» **ABOUT THIS EXERCISE**
Pick out every line in the items below that contains the word "agenții" and copy each of those lines. Case counts.

» **RECORDS PROVIDED**
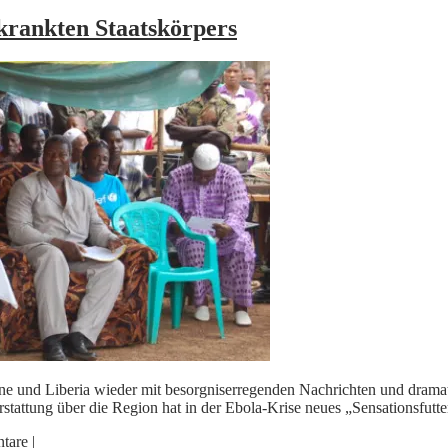
rkrankten Staatskörpers
 und Liberia wieder mit besorgniserregenden Nachrichten und dramatis
stattung über die Region hat in der Ebola-Krise neues „Sensationsfut
tare
|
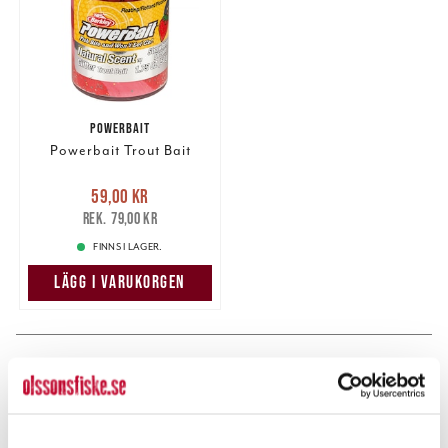
POWERBAIT
Powerbait Trout Bait
Nuvarande pris
:
59,00 kr
59,00 kr
Tidigare pris
:
79,00 kr
79,00 kr
FINNS I LAGER.
LÄGG I VARUKORGEN
PRODUKTBESKRIVNING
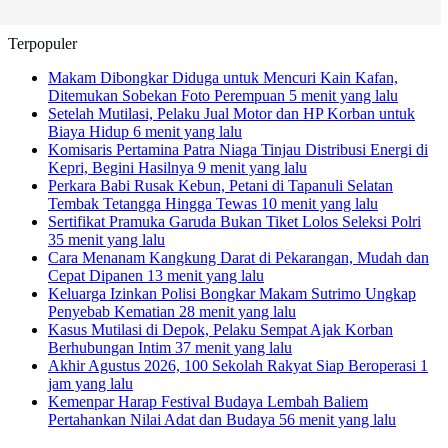
Terpopuler
Makam Dibongkar Diduga untuk Mencuri Kain Kafan,
Ditemukan Sobekan Foto Perempuan
5 menit yang lalu
Setelah Mutilasi, Pelaku Jual Motor dan HP Korban untuk
Biaya Hidup
6 menit yang lalu
Komisaris Pertamina Patra Niaga Tinjau Distribusi Energi di
Kepri, Begini Hasilnya
9 menit yang lalu
Perkara Babi Rusak Kebun, Petani di Tapanuli Selatan
Tembak Tetangga Hingga Tewas
10 menit yang lalu
Sertifikat Pramuka Garuda Bukan Tiket Lolos Seleksi Polri
35 menit yang lalu
Cara Menanam Kangkung Darat di Pekarangan, Mudah dan
Cepat Dipanen
13 menit yang lalu
Keluarga Izinkan Polisi Bongkar Makam Sutrimo Ungkap
Penyebab Kematian
28 menit yang lalu
Kasus Mutilasi di Depok, Pelaku Sempat Ajak Korban
Berhubungan Intim
37 menit yang lalu
Akhir Agustus 2026, 100 Sekolah Rakyat Siap Beroperasi
1
jam yang lalu
Kemenpar Harap Festival Budaya Lembah Baliem
Pertahankan Nilai Adat dan Budaya
56 menit yang lalu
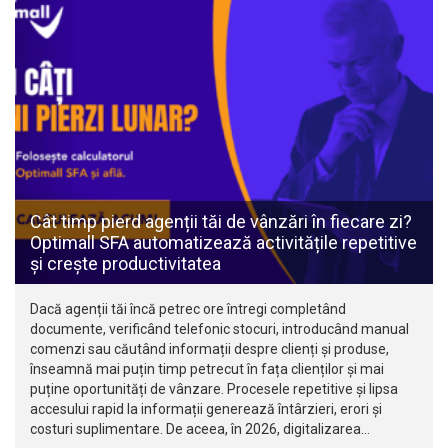
Cât timp pierd agenții tăi de vânzări în fiecare zi?
Optimall SFA automatizează activitățile repetitive
și crește productivitatea
Dacă agenții tăi încă petrec ore întregi completând
documente, verificând telefonic stocuri, introducând manual
comenzi sau căutând informații despre clienți și produse,
înseamnă mai puțin timp petrecut în fața clienților și mai
puține oportunități de vânzare. Procesele repetitive și lipsa
accesului rapid la informații generează întârzieri, erori și
costuri suplimentare. De aceea, în 2026, digitalizarea…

» **ANSWER**
Cât timp pierd agenții tăi de vânzări în fiecare zi?
Dacă agenții tăi încă petrec ore întregi completând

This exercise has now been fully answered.